Com vários chefes de departamentos e outros multiplicadores com extensa lista de formação e especializados em HIV, Sífilis e Hepatite B e C, as Secretarias Municipal e Estadual de Saúde, por meio do Escritório Regional, se juntaram para capacitar outros 64 profissionais locais, a maioria enfermeiros, para aplicar na rotina diária das unidades de Estratégia de Saúde da Família – ESFs, e em outros centros de saúde a excelência na detecção e no tratamento com o público recém-diagnosticado com as doenças. As aulas começaram segunda-feira (9) e terminaram nesta quarta-feira (11).
A enfermeira Cristina Pereira da Silva, da Gerência do Programa de Saúde do Município, explicou passo a passo como foi montada a metodologia de formação dos profissionais. “Durante toda a segunda-feira (9) e meio período da terça (10) realizamos aulas teóricas. A partir da tarde do segundo dia dividimos a formação em duas frentes: o aconselhamento e o teste rápido em si. Todos os profissionais passaram pelas duas oficinas e agora serão novos multiplicadores de informações nas unidades onde trabalham”, ressaltou.
Cristina falou sobre a importância do profissional que trabalha com este público de saber executar não só a questão técnica, mas também a psicológica. “No aconselhamento, são repassadas técnicas onde o enfermeiro vai saber de uma maneira mais humana informar o resultado positivo de uma HIV, por exemplo, de modo a não impactar tanto o paciente. Temos ainda a parte educativa, que normalmente usamos com os jovens em palestras e a própria convivência com a pessoa em tratamento. Na parte prática, todos os participantes do curso executam um no outro os testes rápidos, onde são  sanadas todas as dúvidas referentes ao manuseio dos materiais”, finaliza.

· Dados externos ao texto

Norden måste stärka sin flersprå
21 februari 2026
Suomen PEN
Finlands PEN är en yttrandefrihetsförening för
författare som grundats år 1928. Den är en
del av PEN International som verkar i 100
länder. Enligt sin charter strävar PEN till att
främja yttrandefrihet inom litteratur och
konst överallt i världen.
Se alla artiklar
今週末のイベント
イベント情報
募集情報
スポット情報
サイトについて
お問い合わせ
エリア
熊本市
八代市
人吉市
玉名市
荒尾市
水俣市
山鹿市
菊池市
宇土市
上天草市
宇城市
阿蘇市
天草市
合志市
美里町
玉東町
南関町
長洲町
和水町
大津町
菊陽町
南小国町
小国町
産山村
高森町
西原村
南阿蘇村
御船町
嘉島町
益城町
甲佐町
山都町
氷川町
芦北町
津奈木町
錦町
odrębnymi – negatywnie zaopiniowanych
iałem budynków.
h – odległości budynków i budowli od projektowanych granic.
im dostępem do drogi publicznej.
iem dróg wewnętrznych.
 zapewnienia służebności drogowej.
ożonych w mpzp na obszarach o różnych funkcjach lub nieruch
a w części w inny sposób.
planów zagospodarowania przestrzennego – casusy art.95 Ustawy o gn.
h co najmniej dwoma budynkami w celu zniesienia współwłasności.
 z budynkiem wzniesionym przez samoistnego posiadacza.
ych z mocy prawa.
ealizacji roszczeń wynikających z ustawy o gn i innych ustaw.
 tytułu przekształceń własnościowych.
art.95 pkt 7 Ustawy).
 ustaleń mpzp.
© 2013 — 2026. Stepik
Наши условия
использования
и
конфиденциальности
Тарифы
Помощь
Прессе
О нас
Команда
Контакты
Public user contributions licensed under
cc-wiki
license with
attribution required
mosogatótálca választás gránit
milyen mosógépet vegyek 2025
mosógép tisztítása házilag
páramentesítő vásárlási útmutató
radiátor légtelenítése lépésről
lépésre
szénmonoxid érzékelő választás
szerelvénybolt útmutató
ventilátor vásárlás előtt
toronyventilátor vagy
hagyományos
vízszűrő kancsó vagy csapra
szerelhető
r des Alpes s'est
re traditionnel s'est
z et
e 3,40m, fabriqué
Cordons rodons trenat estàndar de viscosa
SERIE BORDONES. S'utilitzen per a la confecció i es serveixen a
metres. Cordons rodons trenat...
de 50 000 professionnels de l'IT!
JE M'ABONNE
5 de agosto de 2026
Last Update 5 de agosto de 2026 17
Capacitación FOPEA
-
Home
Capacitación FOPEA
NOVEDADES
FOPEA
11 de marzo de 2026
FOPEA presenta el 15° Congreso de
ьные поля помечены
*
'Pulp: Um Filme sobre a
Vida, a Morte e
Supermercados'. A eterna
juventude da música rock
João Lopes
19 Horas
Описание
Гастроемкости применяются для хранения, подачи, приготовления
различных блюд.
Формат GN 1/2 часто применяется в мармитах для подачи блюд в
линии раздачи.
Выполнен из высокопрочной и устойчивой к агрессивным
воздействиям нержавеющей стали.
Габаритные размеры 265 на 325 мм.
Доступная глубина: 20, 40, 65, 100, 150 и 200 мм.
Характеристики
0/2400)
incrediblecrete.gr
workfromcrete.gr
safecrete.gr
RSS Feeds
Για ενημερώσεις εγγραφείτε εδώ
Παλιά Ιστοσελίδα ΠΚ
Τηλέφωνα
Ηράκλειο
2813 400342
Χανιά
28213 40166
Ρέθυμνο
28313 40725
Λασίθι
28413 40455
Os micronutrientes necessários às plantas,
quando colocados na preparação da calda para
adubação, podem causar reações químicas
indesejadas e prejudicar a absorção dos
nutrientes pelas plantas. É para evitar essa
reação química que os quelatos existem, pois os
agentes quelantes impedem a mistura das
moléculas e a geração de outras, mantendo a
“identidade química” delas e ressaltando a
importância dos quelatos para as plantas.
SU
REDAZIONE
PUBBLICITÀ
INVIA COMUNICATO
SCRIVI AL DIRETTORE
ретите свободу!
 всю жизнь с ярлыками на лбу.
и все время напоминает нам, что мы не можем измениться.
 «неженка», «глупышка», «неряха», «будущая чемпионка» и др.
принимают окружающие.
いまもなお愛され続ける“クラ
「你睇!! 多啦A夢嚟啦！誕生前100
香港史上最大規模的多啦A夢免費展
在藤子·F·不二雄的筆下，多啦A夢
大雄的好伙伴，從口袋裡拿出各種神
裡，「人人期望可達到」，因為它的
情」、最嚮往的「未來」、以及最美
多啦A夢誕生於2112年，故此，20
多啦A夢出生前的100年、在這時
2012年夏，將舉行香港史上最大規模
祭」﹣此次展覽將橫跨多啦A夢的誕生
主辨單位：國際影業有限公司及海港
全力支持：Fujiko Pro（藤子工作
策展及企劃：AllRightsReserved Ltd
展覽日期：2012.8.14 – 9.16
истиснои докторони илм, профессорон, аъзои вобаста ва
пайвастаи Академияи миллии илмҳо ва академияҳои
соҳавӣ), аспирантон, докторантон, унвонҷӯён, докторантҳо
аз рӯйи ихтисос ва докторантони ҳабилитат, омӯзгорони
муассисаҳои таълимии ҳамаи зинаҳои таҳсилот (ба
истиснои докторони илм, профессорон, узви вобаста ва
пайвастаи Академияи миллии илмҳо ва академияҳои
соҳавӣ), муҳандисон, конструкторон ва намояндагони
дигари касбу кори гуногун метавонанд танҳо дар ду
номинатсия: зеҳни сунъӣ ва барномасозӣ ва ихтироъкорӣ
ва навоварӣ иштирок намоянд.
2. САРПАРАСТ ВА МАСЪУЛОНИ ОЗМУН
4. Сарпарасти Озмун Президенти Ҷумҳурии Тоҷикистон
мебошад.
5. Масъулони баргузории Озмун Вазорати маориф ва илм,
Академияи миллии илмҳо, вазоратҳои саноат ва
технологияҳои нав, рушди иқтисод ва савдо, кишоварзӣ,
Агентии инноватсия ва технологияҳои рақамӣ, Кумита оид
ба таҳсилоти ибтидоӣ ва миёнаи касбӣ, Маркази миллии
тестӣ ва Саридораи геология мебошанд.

Ao todo, os 64 profissionais sairão certificados em 24 horas de formação teórica e prática. De acordo com a assistente social do Escritório Regional, Sônia Regina, a preocupação com a DST é uma constância entre Estado e Município. “Enfermeiros que atuam em Rondonópolis já participaram de cursos em São Paulo e em outros grandes centros com especialistas no assunto. A ideia é ir criando gradativamente profissionais muito capacitados no assunto também em nossa cidade”, disse Sônia.